I wouldn't try to sugarcoat divorce. I had some brutal days as a lost father, especially in the early going. I have driven hundreds of thousands of miles up and down I-5 to visit Elias on weekends. I've spent countless Friday nights hunkered down in a sour-smelling motel room watching Nickelodeon with my senile German shepherd guarding the door while Elias jumped maniacally back and forth between the beds, and he and I have eaten way too many meals that came from menus with illustrations. But we have also had hundreds of conversations that we might not have had otherwise, because those conversations get lost sometimes in the domestic blur of so-called normal American life, and in the past five years I have watched the boy turn into an incredible little person, his own being. He is a happy and thoughtful child, scarily imaginative and whip smart and most amazing of all, brimming with confidence. He is a boy who is respectful and kind, and sometimes I think that's the best you hope for.

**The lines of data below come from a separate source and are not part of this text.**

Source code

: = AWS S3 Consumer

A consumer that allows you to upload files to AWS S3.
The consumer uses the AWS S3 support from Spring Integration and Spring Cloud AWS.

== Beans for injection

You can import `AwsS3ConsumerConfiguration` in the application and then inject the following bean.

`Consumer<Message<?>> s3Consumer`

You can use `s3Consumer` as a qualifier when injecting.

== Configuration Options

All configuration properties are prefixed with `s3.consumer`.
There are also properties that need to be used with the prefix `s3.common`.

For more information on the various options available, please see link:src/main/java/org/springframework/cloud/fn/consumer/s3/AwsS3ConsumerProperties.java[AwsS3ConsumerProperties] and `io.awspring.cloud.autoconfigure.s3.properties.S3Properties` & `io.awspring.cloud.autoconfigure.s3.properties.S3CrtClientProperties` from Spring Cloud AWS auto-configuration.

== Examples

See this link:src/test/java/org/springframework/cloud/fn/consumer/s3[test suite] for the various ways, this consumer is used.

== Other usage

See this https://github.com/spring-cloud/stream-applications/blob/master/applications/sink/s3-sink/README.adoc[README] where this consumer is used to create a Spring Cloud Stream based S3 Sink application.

One stark memory, though, stands out bright as glass in the sun. On a cold Saturday morning, so early the sky was still purple, I arrived at my ex-wife's house to pick up Elias for his first league soccer game. His uniform was red and black and his hair was tangled from sleep. He was restless, nervous. He stomped around in the tall yellow grass in the front yard as I tossed his gear into the car. Then his mother came out with a camera and said she wanted to get a picture of the boy before his first game. She aimed the camera at him and he scowled, as if by instinct.
His mother sighed and said, "Can you please try not to look like your father, for just a minute?"
I look into the boy's eyes and I see myself. I wonder if he will be me. I wonder if he will share my pathological obsession with baseball, my passion for language. I wonder if he will be dodgy with numbers and irresponsible with money. I wonder if he will cool in a crisis. I wonder if he will be loyal, brave in a fight. I wonder if he will have a tendency to get into car and bike wrecks. I wonder if he will be tone deaf, if he will continue to break his left wrist every other summer. I wonder if he will have a weakness for sugar. I wonder if he will stink up the joint when faced with a standardized test. I wonder how old he will be when he first has his heart broken by a girl. I wonder if he will be a cynic, or a sucker for romantic comedies. I wonder if he will tell corny jokes. I wonder what as yet invisible genetic predispositions I may have cursed him with. I wonder if he will smoke cigarettes, if he will be prone to insomnia or headaches. I look at my son and wonder what sort of man he will be. I wonder if he will have to pay for my sins.